• **REQUEST A**
Answer these questions about the transmission text:
(i) Besides the valve V3, what two parts sit in the outflow line 58?
(ii) In what order does a change from a higher gear stage into a lower one take place?
(iii) What kind of clutch can be done away with completely?
[DOCUMENT TEXT start]
Subsequently, the machines 18, 20 are again hydraulically decoupled from one another in that the valve V1 is brought into the explained third switch state, whereby the hydrostatic machine 18 is short-circuited and the hydrostatic machine 20 is hydraulically blocked. To avoid warping of the mechanical components of the shift transmission 10, the switching of the valve V1 is accompanied by an active rotational speed reduction of the input shaft 12 until the input shaft 12 and the second transmission branch 28 have the same rotational speed. The driving torque is now transferred substantially completely by the second mechanical transmission branch 28 with the blocking of the pressure lines 54a, 54a′. The change from the first gear stage into the second gear stage is thus concluded.
Gear stage changes between other gear stages take place in an analog manner. A gear stage change from a higher gear stage into a lower gear stage takes place substantially in the reverse order.
The shift transmission 10 makes possible—as described above—a type of gear stage change which can be controlled simply, with the gear stage change also being able to take place under load. No substantial power losses occur during the gear stage change due to the pump/motor configuration of the hydrostatic machines 18, 20. The hydrostatic machines 18, 20 rather support the gear stage changes in an advantageous manner, whereby it can be designed particularly efficiently. In addition, it becomes clear from the above descriptions that friction clutches can be completely dispensed with. Only the constructionally simple valves V1 and V2 and the hydrostatic machines 18, 20 have to be controlled in a suitable manner.
The use of hydrostatic machines 18, 20 for the coupling of the input shaft 12 and of the mechanical transmission branches 26, 28 additionally enables a plurality of advantageous further developments.
As already noted above, the outflow line 58 has the valve V3. This is generally closed during the above-described procedures. In addition, a restrictor valve D which can be regulated by the transmission control unit 70 and a cooling device 74 are arranged in the outflow line 58. These components can be utilized, for example, on a start-up of the vehicle. In this respect, the driving torque should be transferred via the first gear stage so that the first transmission branch 26 is selected and the corresponding hydrostatic machine 18 is short-circuited. The second transmission branch 28 is not selected.
In this situation, the input shaft 12—and thus the housing 16 of the hydrostatic machine 18—rotates very fast (rotational speed of the drive unit), while the selected transmission branch 26 does not show any rotation since the vehicle is stationary. A high speed of rotation difference between the housing 16 and the rotor 22 is thus present, which brings about a large conveying capacity of the hydraulically short-circuited machine 18 and results in an increased heat development there. In order gradually to increase the degree of coupling between the input shaft 12 and the selected transmission branch 26, the valve V3 is opened, with the regulable restrictor valve D being in an opened position. Expediently, the pressure lines 54, 54′ are additionally blocked (aforesaid first position of the valve V1).
[DOCUMENT TEXT end]
[DATA LINES start]
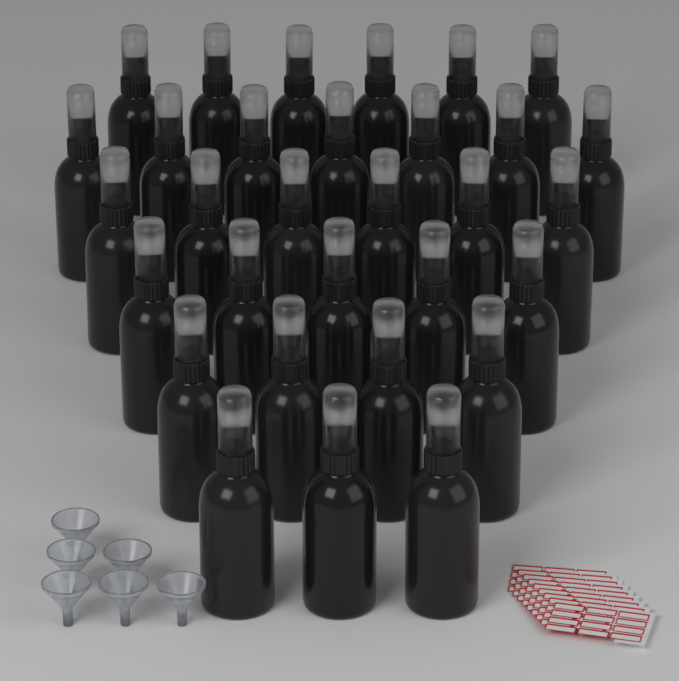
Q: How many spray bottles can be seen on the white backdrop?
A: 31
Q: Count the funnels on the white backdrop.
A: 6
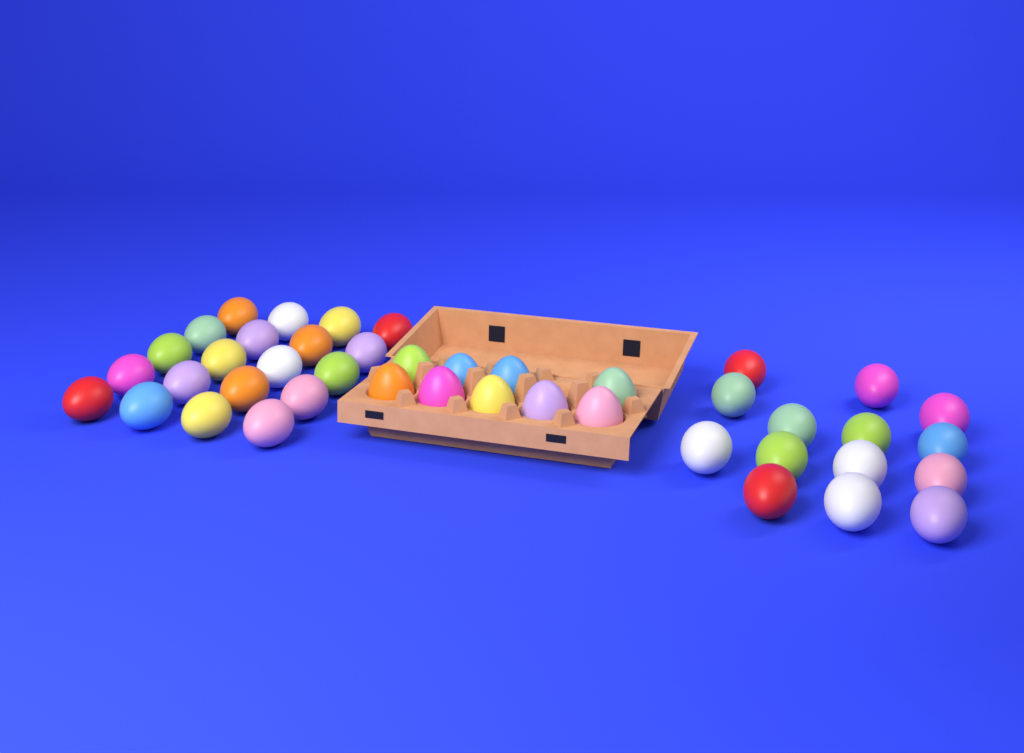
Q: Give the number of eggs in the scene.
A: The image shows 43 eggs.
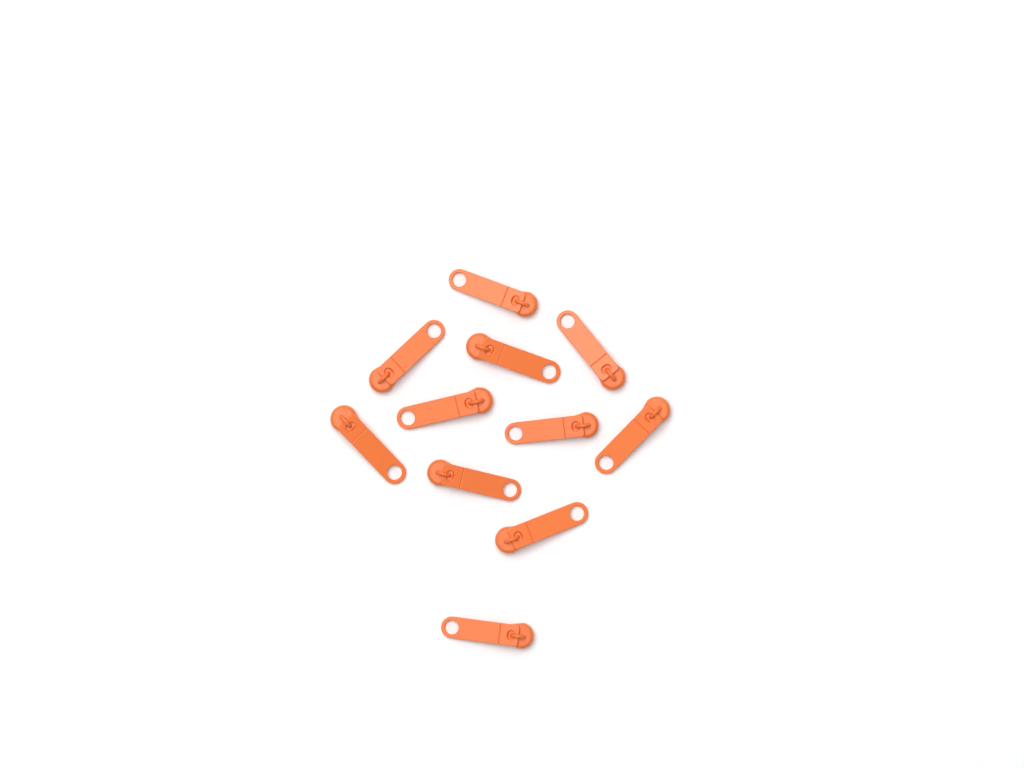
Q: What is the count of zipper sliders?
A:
[DATA LINES end]
• **REQUEST B**
Copy the part of the records that opens with the line containing "Q: Count the funnels on the white backdrop." and runs through the end of the records, both ends included. Leave out the picture lines.

• **CORRECT RESPONSE A**
(i) A restrictor valve D, which the transmission control unit 70 can regulate, and a cooling device 74.
(ii) Substantially in the reverse order.
(iii) Friction clutches.

• **CORRECT RESPONSE B**
Q: Count the funnels on the white backdrop.
A: 6
Q: Give the number of eggs in the scene.
A: The image shows 43 eggs.
Q: What is the count of zipper sliders?
A:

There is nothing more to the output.